● **TEXT FOR ANALYSIS**
********

From: Ben Pfaff <blp@cs.stanford.edu>
Date: Sat, 6 May 2023 01:01:06 +0000 (-0700)
Subject: combine-files: Allow matching string variables to have different widths.
X-Git-Url: https://pintos-os.org/cgi-bin/gitweb.cgi?a=commitdiff_plain;h=638bf380e550;p=pspp

combine-files: Allow matching string variables to have different widths.

Requested by Frans Houweling and Alan Mead at
https://lists.gnu.org/archive/html/pspp-users/2015-03/msg00008.html
---

diff --git a/NEWS b/NEWS
index 2ba75571b3..6c15134edf 100644
--- a/NEWS
+++ b/NEWS
@@ -17,6 +17,9 @@ Changes after 1.6.2:
 
    - Break variables are now optional.
 
+ * ADD FILES, MATCH FILES, and UPDATE now allow string variables with
+   the same name to have different widths.
+
  * CROSSTABS now calculates significance of Pearson and Spearman
    correlations in symmetric measures.
 
diff --git a/doc/combining.texi b/doc/combining.texi
index 751612a874..8bb9eafb33 100644
--- a/doc/combining.texi
+++ b/doc/combining.texi
@@ -116,8 +116,10 @@ The variables in the new active dataset are the union of all the input files'
 variables, matched based on their name.  When a single input file
 contains a variable with a given name, the output file will contain
 exactly that variable.  When more than one input file contains a
-variable with a given name, those variables must all have the same
-type (numeric or string) and, for string variables, the same width.
+variable with a given name, those variables must be all string or all numeric.

********

● **SUPPLIED DATA**
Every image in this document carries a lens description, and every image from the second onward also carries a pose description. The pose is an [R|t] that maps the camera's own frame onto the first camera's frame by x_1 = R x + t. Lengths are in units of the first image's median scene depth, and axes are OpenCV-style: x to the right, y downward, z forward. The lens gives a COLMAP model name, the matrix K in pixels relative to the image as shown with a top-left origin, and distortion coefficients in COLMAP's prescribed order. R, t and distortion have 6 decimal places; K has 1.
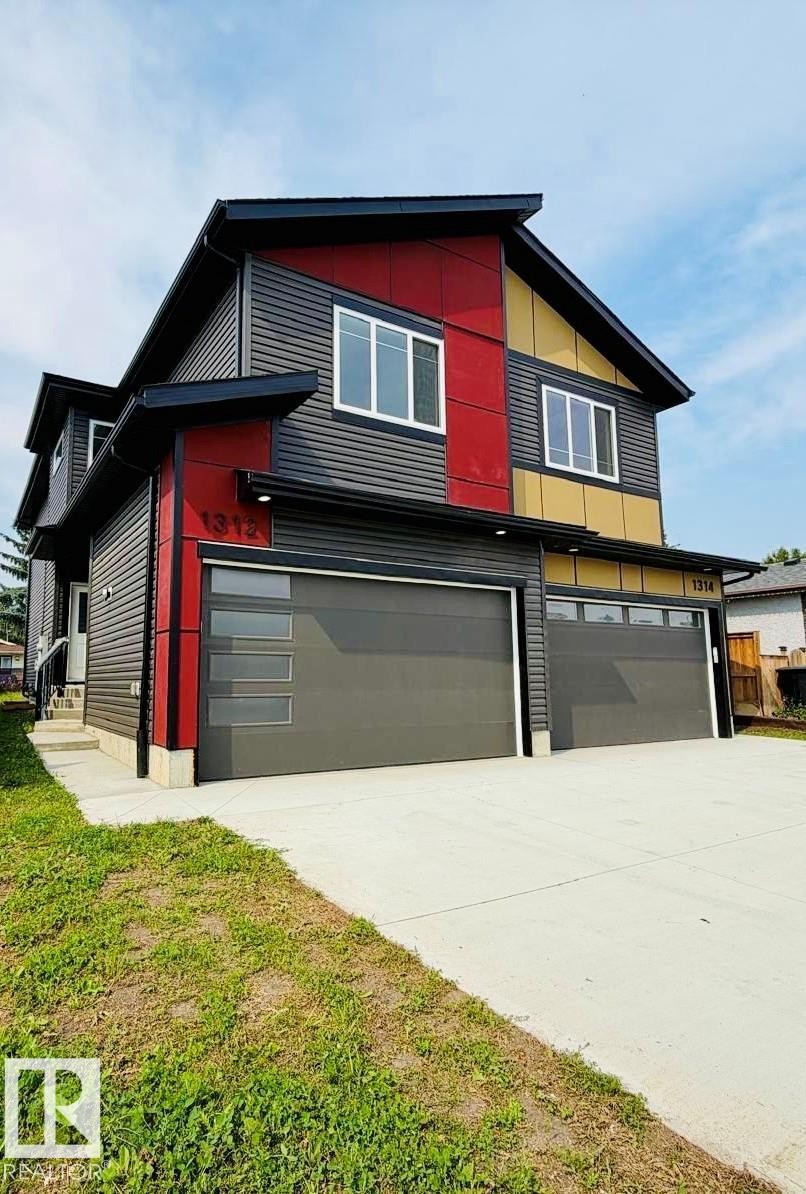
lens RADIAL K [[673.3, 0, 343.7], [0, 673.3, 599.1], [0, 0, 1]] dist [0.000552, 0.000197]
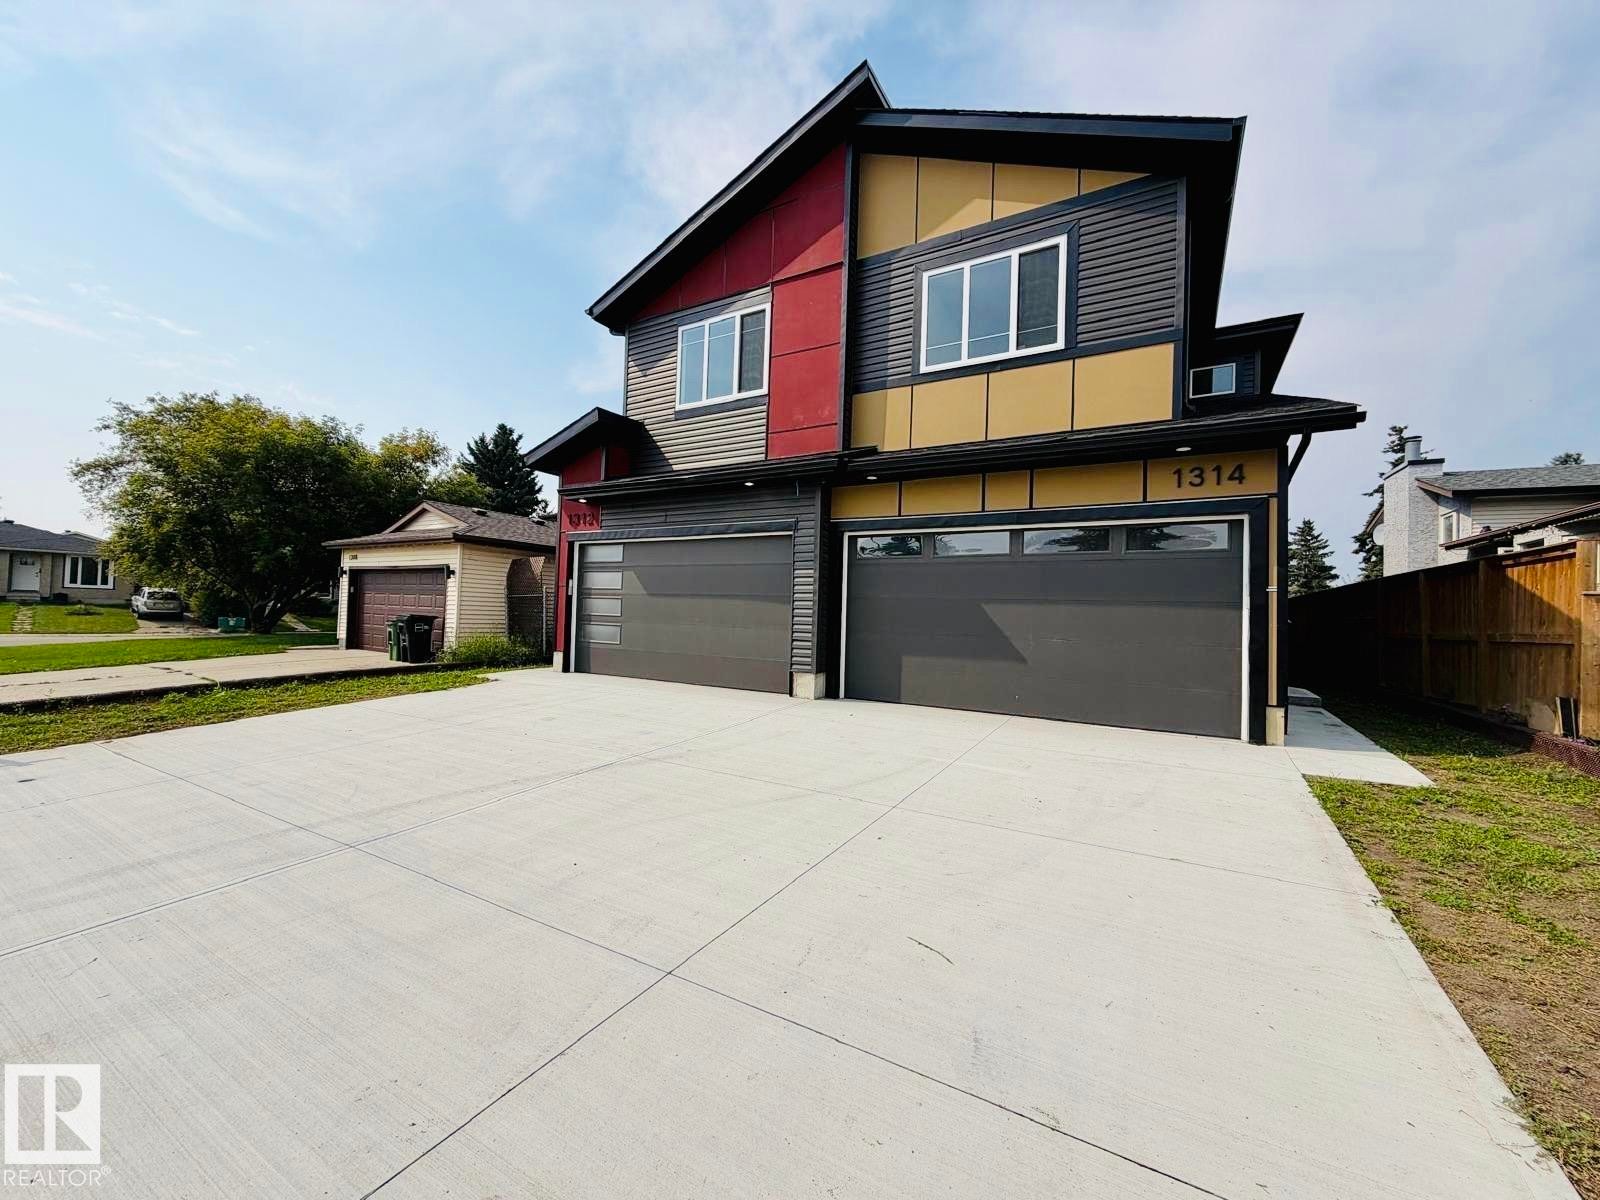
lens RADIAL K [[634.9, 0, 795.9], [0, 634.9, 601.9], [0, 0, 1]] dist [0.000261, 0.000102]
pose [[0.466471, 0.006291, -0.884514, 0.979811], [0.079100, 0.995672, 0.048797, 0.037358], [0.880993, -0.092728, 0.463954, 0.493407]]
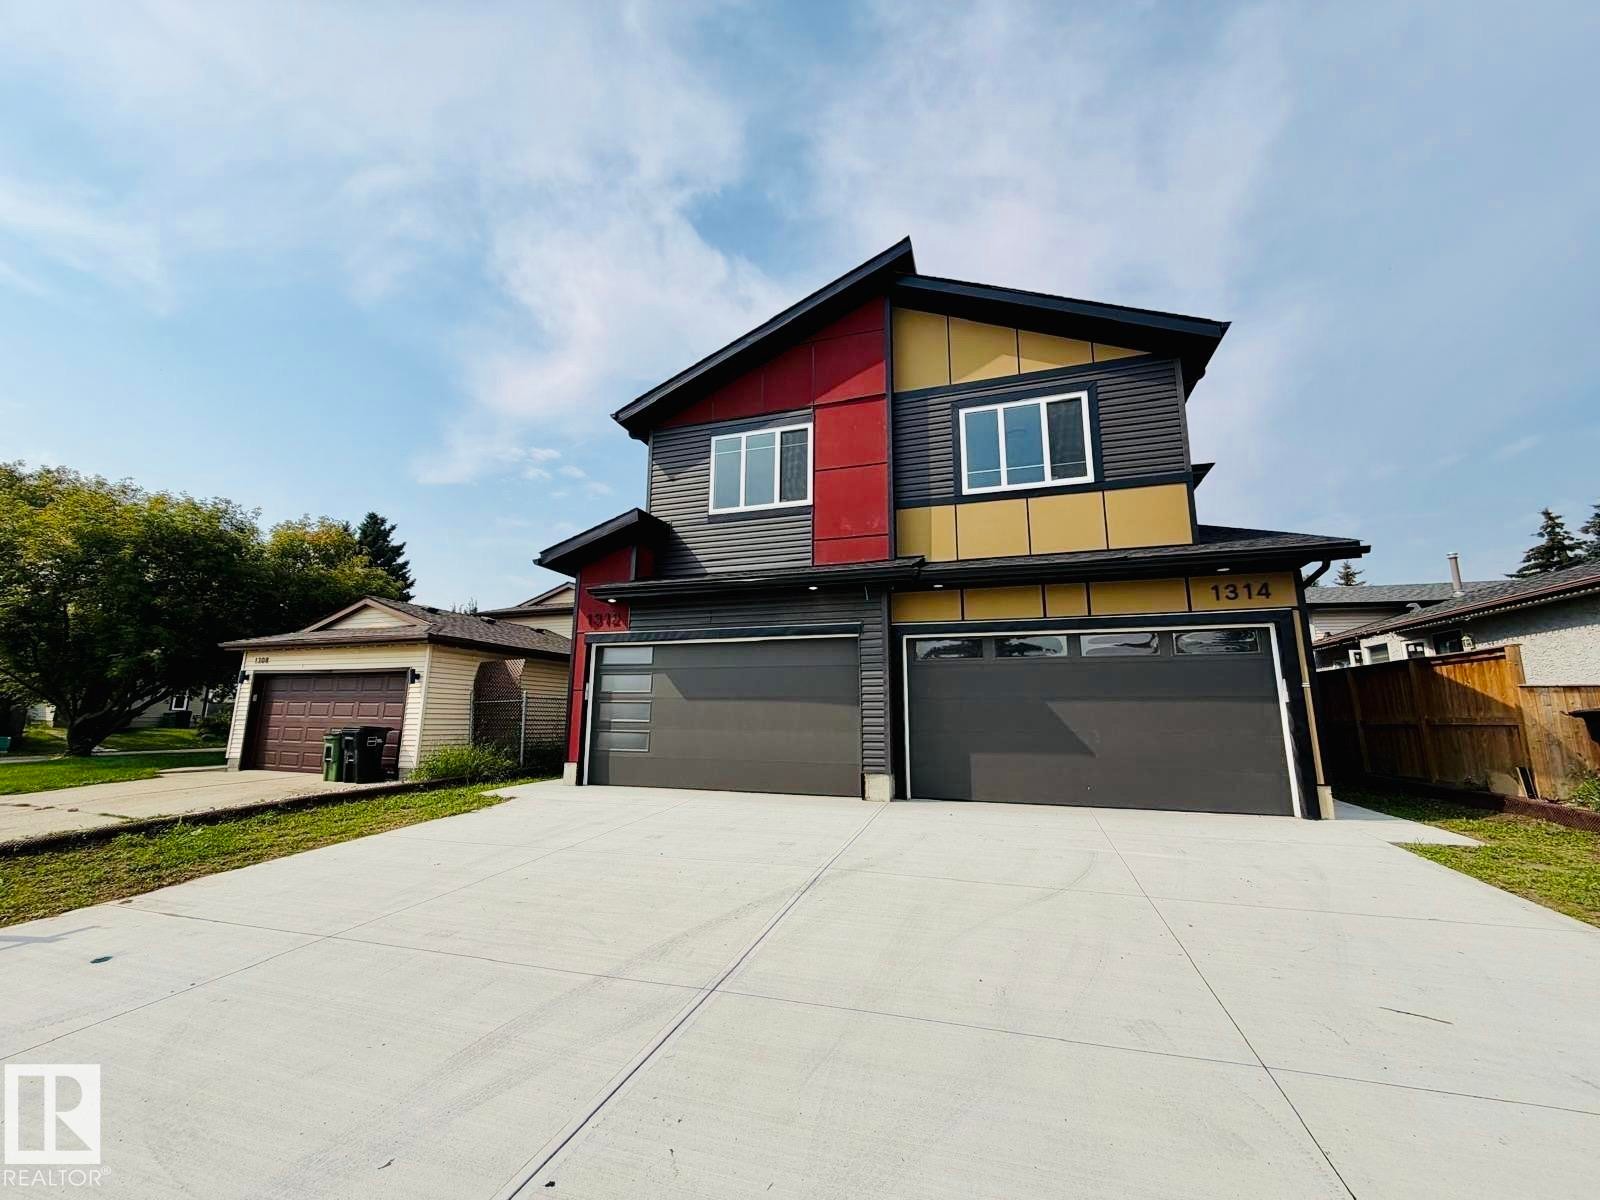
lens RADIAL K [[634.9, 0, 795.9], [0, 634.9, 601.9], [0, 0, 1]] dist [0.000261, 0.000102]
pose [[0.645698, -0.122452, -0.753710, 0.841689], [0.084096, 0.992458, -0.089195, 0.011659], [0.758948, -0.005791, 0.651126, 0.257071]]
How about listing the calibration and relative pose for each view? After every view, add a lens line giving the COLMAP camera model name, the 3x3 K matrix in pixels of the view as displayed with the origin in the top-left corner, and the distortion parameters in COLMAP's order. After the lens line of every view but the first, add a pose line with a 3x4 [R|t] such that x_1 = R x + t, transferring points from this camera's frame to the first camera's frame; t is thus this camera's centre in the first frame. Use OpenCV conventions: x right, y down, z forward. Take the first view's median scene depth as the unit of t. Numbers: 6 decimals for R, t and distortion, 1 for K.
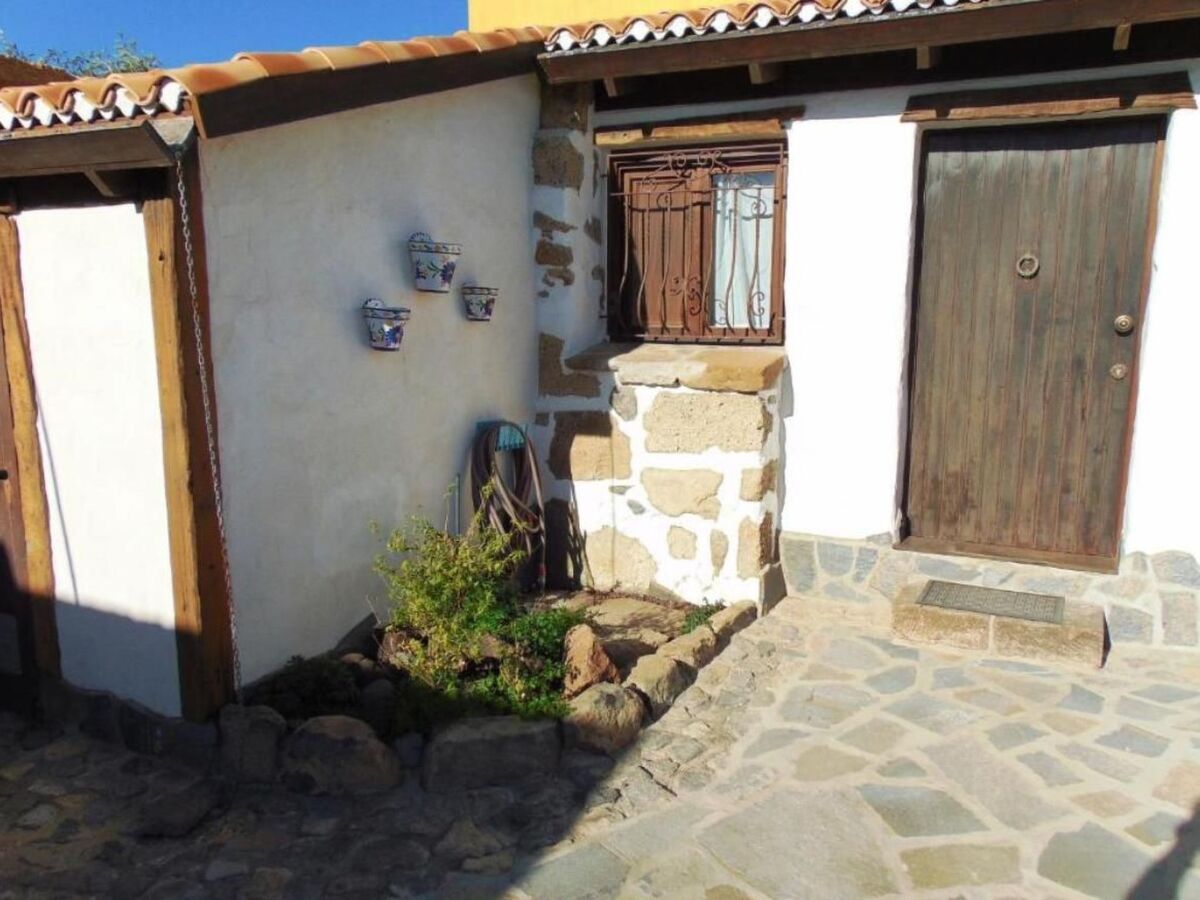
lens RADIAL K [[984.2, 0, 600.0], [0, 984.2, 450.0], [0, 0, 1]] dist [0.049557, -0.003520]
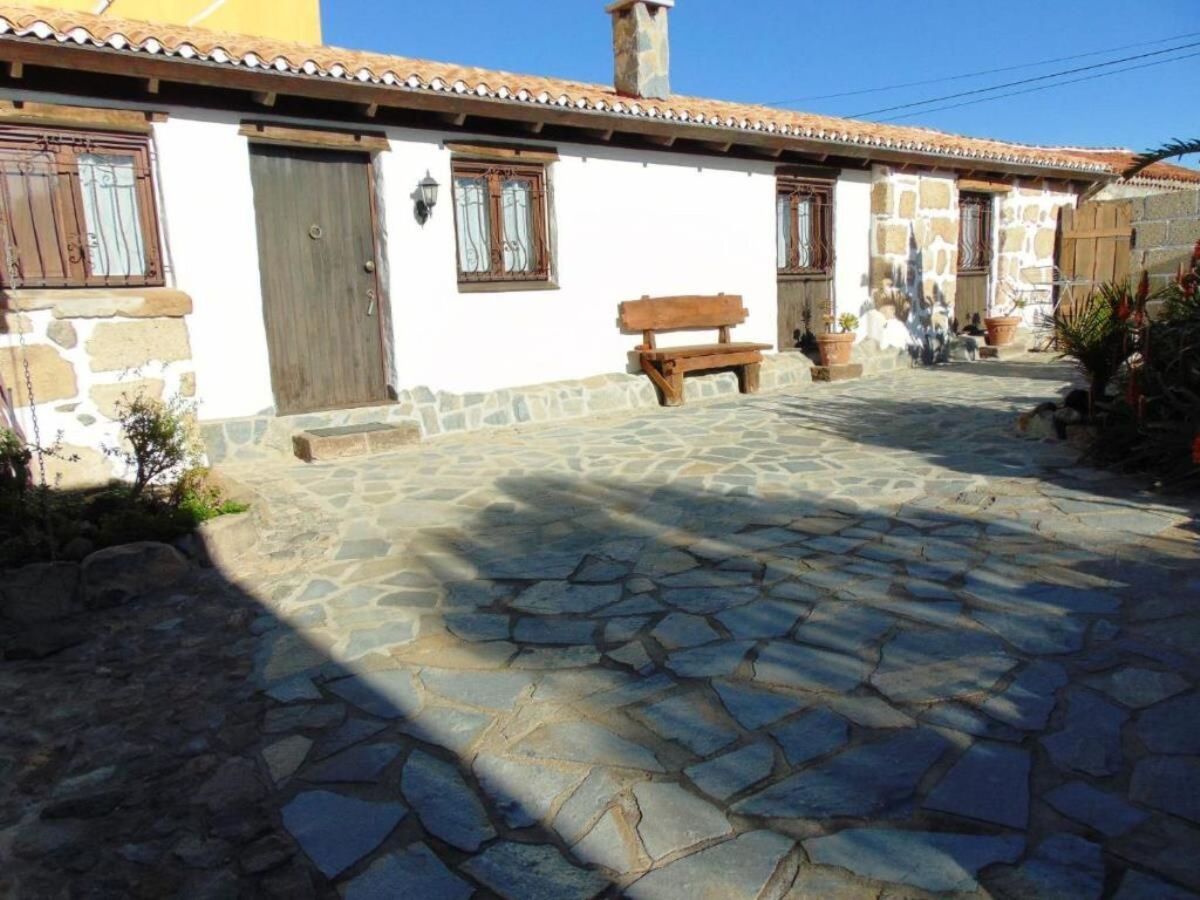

********

● **TASKS FOR THIS EXERCISE**
(1) Summarize the combine-files commit in two sentences.
(2) Write the rest of the combine-files commit, picking up after its last line.
The records play no part in what comes next.

● **RESULTS IN ORDER**
(1) This commit by Ben Pfaff lets ADD FILES, MATCH FILES, and UPDATE accept string variables with the same name but different widths, a change requested by Frans Houweling and Alan Mead. The NEWS file announces the change, and the documentation now requires only that same-named variables be all string or all numeric.

(2)
+If they are string variables, then the result will have the width of the longest
+variable with that name, with narrower values padded on the right with spaces
+to fill the width.
 Variables are matched after renaming with the @subcmd{RENAME} subcommand.
 Thus, @subcmd{RENAME} can be used to resolve conflicts.
 Only variables in the output file can conflict, so @subcmd{DROP} or
diff --git a/src/data/subcase.h b/src/data/subcase.h
index 027a639542..7abbef6d49 100644
--- a/src/data/subcase.h
+++ b/src/data/subcase.h
@@ -84,6 +84,7 @@ static inline size_t subcase_get_n_fields (const struct subcase *);
 
 static inline size_t subcase_get_case_index (const struct subcase *,
                                              size_t idx);
+static inline int subcase_get_width (const struct subcase *, size_t idx);
 static inline enum subcase_direction subcase_get_direction (
   const struct subcase *, size_t idx);
 
@@ -119,6 +120,12 @@ subcase_get_case_index (const struct subcase *sc, size_t idx)
   return sc->fields[idx].case_index;
 }
 
+static inline int
+subcase_get_width (const struct subcase *sc, size_t idx)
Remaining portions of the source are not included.